■ WHAT TO PRODUCE: After locating the line with "26: (526, 293, 0.84)" in the data that follows, return it and every later line exactly, up to and including the line with "47: (328, 265, 0.72)".

====== DATA TO PROCESS ======

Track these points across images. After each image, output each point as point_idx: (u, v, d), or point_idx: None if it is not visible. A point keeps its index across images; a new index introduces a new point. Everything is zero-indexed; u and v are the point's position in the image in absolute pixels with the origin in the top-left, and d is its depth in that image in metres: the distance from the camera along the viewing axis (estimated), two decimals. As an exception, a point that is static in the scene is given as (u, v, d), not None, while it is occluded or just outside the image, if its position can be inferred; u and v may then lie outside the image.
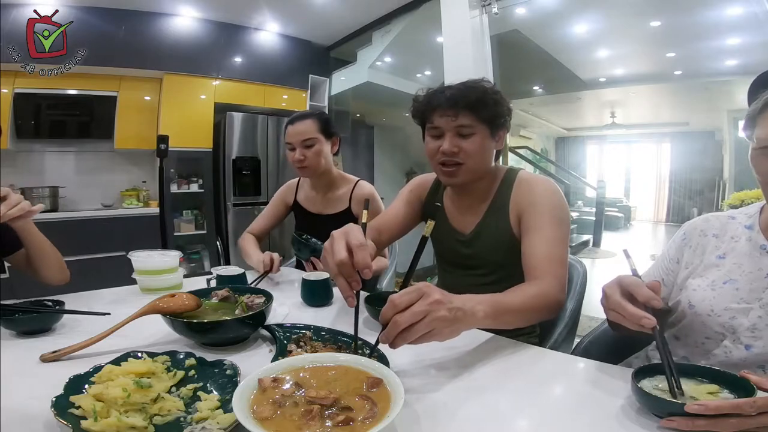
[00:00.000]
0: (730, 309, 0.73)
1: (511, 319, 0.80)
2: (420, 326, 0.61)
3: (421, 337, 0.62)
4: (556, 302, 0.88)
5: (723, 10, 3.34)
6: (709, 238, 0.82)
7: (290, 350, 0.76)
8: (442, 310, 0.63)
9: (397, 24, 3.99)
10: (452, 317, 0.65)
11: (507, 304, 0.79)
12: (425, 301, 0.63)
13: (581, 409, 0.61)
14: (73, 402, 0.54)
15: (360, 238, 0.71)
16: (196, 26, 3.93)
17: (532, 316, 0.85)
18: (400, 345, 0.63)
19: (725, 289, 0.75)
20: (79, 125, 3.58)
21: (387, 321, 0.62)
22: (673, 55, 4.48)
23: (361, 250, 0.69)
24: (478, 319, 0.71)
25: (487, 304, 0.74)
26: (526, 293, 0.84)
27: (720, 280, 0.76)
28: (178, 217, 4.01)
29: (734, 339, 0.72)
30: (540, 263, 0.92)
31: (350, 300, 0.70)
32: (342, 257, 0.69)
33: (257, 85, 4.26)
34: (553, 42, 4.26)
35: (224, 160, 3.98)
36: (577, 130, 8.69)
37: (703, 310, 0.75)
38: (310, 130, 1.49)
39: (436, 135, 1.02)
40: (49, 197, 3.41)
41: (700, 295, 0.77)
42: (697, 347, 0.77)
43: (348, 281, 0.70)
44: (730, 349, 0.72)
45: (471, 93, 0.97)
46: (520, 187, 1.04)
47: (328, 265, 0.72)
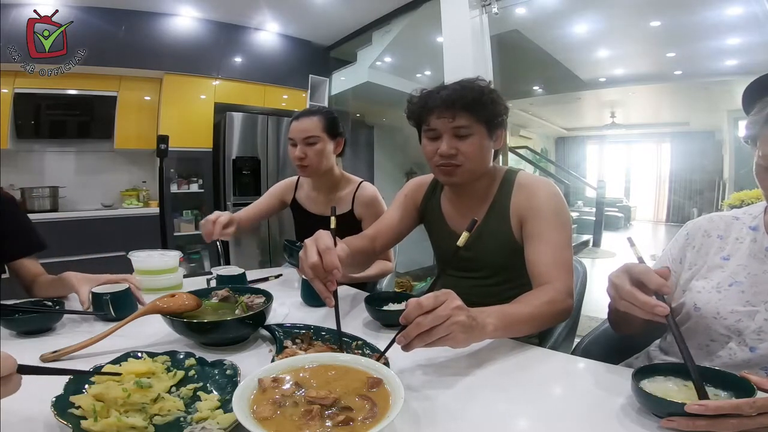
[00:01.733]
0: (736, 312, 0.72)
1: (522, 329, 0.80)
2: (440, 329, 0.64)
3: (437, 341, 0.64)
4: (565, 308, 0.88)
5: (723, 10, 3.33)
6: (713, 239, 0.81)
7: (286, 346, 0.76)
8: (461, 315, 0.66)
9: (397, 24, 3.98)
10: (469, 324, 0.67)
11: (516, 316, 0.79)
12: (448, 306, 0.65)
13: (581, 409, 0.61)
14: (73, 402, 0.54)
15: (328, 243, 0.79)
16: (196, 26, 3.93)
17: (542, 324, 0.85)
18: (417, 346, 0.64)
19: (731, 292, 0.74)
20: (79, 125, 3.58)
21: (409, 322, 0.64)
22: (673, 55, 4.48)
23: (328, 254, 0.77)
24: (488, 332, 0.72)
25: (497, 317, 0.74)
26: (535, 302, 0.84)
27: (725, 282, 0.75)
28: (178, 217, 4.01)
29: (740, 341, 0.71)
30: (547, 270, 0.92)
31: (328, 300, 0.76)
32: (314, 260, 0.76)
33: (257, 85, 4.26)
34: (553, 42, 4.26)
35: (224, 160, 3.98)
36: (577, 130, 8.68)
37: (709, 313, 0.74)
38: (314, 127, 1.45)
39: (433, 137, 1.01)
40: (49, 197, 3.41)
41: (705, 297, 0.76)
42: (701, 349, 0.76)
43: (324, 283, 0.76)
44: (734, 351, 0.71)
45: (467, 93, 0.96)
46: (521, 191, 1.03)
47: (304, 269, 0.79)
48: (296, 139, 1.46)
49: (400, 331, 0.65)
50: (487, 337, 0.73)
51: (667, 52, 4.44)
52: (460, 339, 0.66)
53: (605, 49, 4.64)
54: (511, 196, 1.04)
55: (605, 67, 5.12)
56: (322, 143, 1.46)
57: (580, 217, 6.64)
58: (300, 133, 1.45)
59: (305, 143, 1.45)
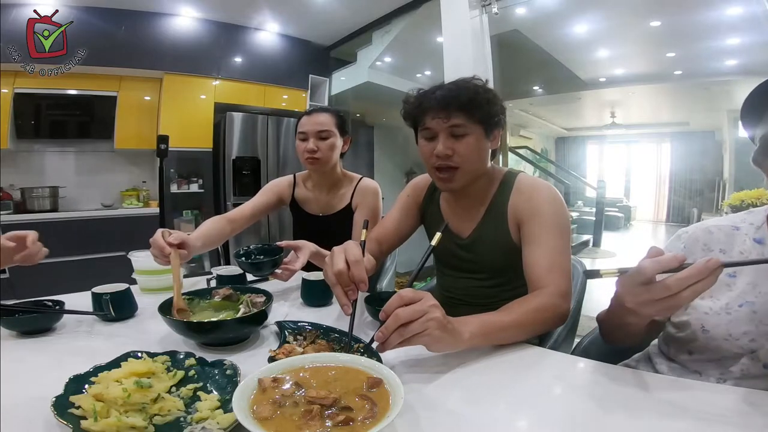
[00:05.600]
0: (748, 332, 0.68)
1: (505, 336, 0.79)
2: (416, 324, 0.65)
3: (412, 337, 0.66)
4: (559, 314, 0.86)
5: (723, 10, 3.33)
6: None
7: (288, 341, 0.78)
8: (438, 312, 0.68)
9: (397, 24, 3.99)
10: (445, 323, 0.68)
11: (497, 323, 0.78)
12: (425, 303, 0.67)
13: (581, 409, 0.61)
14: (73, 402, 0.54)
15: (357, 255, 0.78)
16: (196, 26, 3.93)
17: (532, 331, 0.83)
18: (394, 343, 0.66)
19: (742, 312, 0.69)
20: (79, 125, 3.58)
21: (389, 313, 0.66)
22: (673, 55, 4.48)
23: (357, 266, 0.76)
24: (464, 340, 0.72)
25: (475, 325, 0.74)
26: (520, 309, 0.83)
27: (735, 302, 0.71)
28: (178, 217, 4.01)
29: (753, 358, 0.68)
30: (542, 275, 0.90)
31: (346, 308, 0.76)
32: (340, 267, 0.76)
33: (257, 85, 4.26)
34: (553, 42, 4.25)
35: (224, 160, 3.98)
36: (577, 130, 8.68)
37: (719, 335, 0.70)
38: (328, 122, 1.47)
39: (429, 137, 1.00)
40: (49, 197, 3.41)
41: (714, 320, 0.71)
42: (711, 362, 0.73)
43: (345, 290, 0.77)
44: (748, 366, 0.69)
45: (462, 93, 0.95)
46: (520, 193, 1.02)
47: (327, 275, 0.79)
48: (309, 132, 1.46)
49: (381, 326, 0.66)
50: (465, 345, 0.72)
51: (667, 52, 4.44)
52: (436, 336, 0.67)
53: (605, 49, 4.63)
54: (510, 198, 1.03)
55: (605, 67, 5.11)
56: (333, 138, 1.47)
57: (580, 217, 6.64)
58: (315, 126, 1.46)
59: (318, 137, 1.46)
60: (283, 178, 1.68)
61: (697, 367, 0.74)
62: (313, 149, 1.45)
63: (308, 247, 1.19)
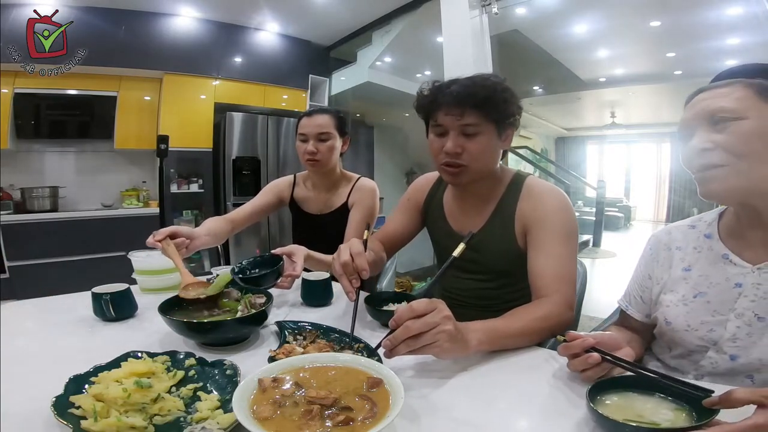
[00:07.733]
0: (706, 322, 0.73)
1: (511, 343, 0.79)
2: (427, 336, 0.65)
3: (422, 348, 0.65)
4: (562, 322, 0.85)
5: (723, 10, 3.33)
6: (674, 251, 0.82)
7: (288, 341, 0.79)
8: (449, 324, 0.66)
9: (397, 24, 3.99)
10: (456, 334, 0.67)
11: (505, 330, 0.78)
12: (438, 314, 0.66)
13: (581, 409, 0.61)
14: (73, 402, 0.54)
15: (360, 248, 0.86)
16: (196, 26, 3.93)
17: (536, 338, 0.83)
18: (402, 352, 0.65)
19: (697, 303, 0.75)
20: (79, 125, 3.58)
21: (399, 324, 0.65)
22: (673, 55, 4.48)
23: (360, 257, 0.85)
24: (471, 347, 0.71)
25: (483, 332, 0.74)
26: (530, 316, 0.82)
27: (690, 294, 0.76)
28: (178, 217, 4.00)
29: (717, 350, 0.72)
30: (548, 282, 0.89)
31: (350, 295, 0.84)
32: (345, 259, 0.85)
33: (257, 85, 4.26)
34: (553, 42, 4.26)
35: (224, 160, 3.98)
36: (577, 130, 8.69)
37: (680, 326, 0.75)
38: (328, 124, 1.47)
39: (440, 133, 0.97)
40: (49, 197, 3.41)
41: (674, 311, 0.77)
42: (684, 358, 0.77)
43: (349, 280, 0.85)
44: (715, 359, 0.72)
45: (479, 91, 0.91)
46: (529, 198, 1.00)
47: (334, 266, 0.87)
48: (309, 134, 1.47)
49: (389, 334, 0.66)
50: (471, 352, 0.72)
51: (667, 52, 4.44)
52: (446, 348, 0.66)
53: (605, 49, 4.64)
54: (518, 202, 1.01)
55: (605, 67, 5.12)
56: (333, 140, 1.48)
57: (580, 217, 6.61)
58: (314, 128, 1.47)
59: (318, 139, 1.46)
60: (283, 178, 1.69)
61: (676, 364, 0.79)
62: (313, 151, 1.46)
63: (301, 251, 1.18)
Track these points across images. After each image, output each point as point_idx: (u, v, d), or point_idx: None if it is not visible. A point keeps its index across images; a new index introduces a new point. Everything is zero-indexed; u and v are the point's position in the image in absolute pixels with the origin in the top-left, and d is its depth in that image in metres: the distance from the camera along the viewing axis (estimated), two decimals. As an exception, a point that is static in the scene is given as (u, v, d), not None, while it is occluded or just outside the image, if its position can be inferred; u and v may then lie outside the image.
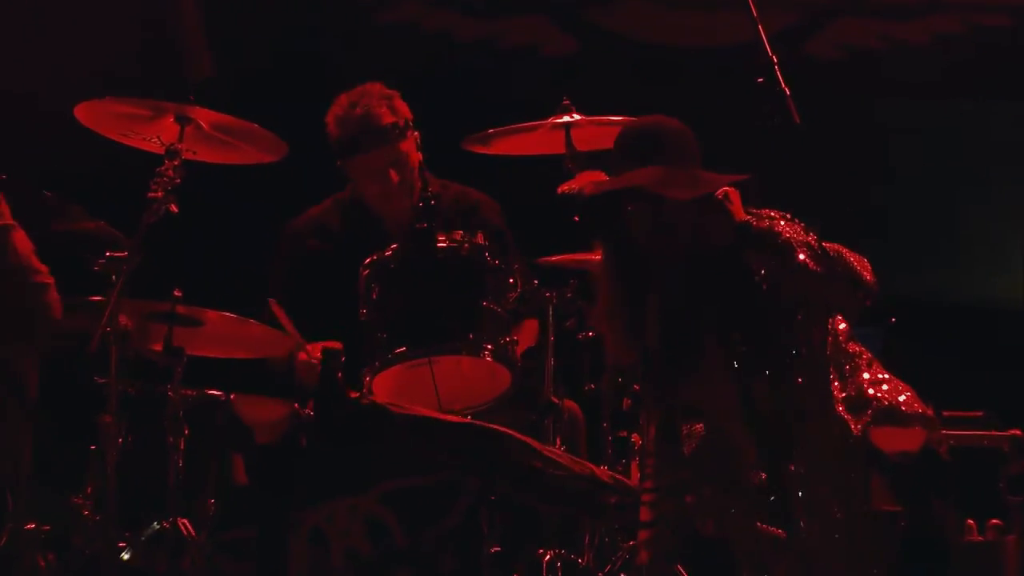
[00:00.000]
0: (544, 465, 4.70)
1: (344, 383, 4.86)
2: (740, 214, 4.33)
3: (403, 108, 5.54)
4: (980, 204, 7.74)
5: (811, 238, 4.29)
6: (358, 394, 4.83)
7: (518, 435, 4.74)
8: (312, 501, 4.90)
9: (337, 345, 5.06)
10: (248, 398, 5.24)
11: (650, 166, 4.32)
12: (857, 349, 4.56)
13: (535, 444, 4.78)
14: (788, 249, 4.26)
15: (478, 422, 4.79)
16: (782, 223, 4.32)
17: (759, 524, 4.35)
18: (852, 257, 4.34)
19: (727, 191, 4.35)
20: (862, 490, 4.37)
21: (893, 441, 4.40)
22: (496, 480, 4.76)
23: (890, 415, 4.44)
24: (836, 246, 4.33)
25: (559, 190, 4.76)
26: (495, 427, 4.75)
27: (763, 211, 4.35)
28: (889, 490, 4.38)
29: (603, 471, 4.85)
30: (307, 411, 4.98)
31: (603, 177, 4.51)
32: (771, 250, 4.28)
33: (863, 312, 4.36)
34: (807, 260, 4.25)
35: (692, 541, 4.45)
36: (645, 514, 4.42)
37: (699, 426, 4.44)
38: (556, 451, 4.93)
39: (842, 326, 4.51)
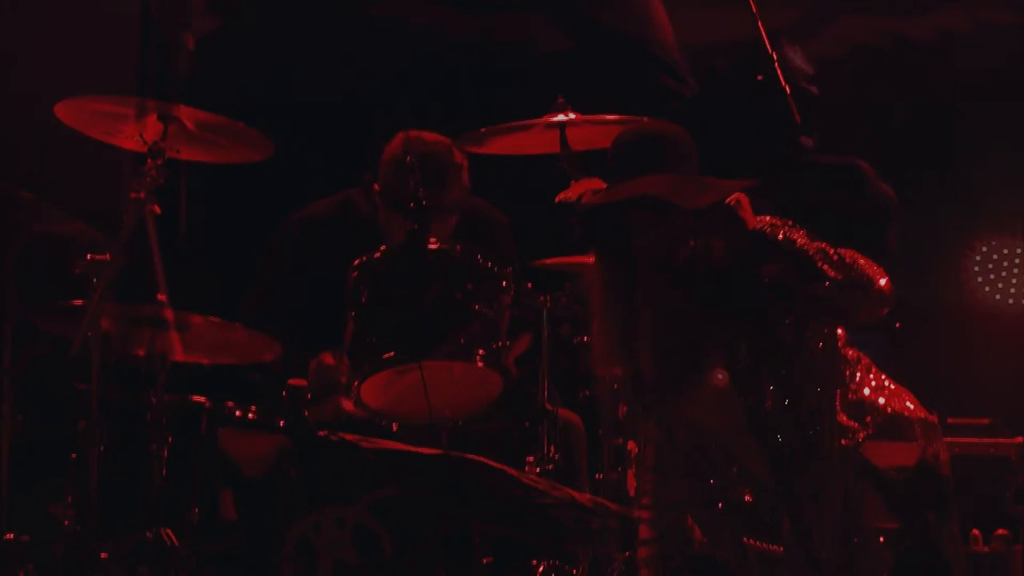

======

■ OUTPUT OF THE TASK:
26: (526, 293, 0.84)
27: (720, 280, 0.76)
28: (178, 217, 4.01)
29: (734, 339, 0.72)
30: (540, 263, 0.92)
31: (350, 300, 0.70)
32: (342, 257, 0.69)
33: (257, 85, 4.26)
34: (553, 42, 4.26)
35: (224, 160, 3.98)
36: (577, 130, 8.69)
37: (703, 310, 0.75)
38: (310, 130, 1.49)
39: (436, 135, 1.02)
40: (49, 197, 3.41)
41: (700, 295, 0.77)
42: (697, 347, 0.77)
43: (348, 281, 0.70)
44: (730, 349, 0.72)
45: (471, 93, 0.97)
46: (520, 187, 1.04)
47: (328, 265, 0.72)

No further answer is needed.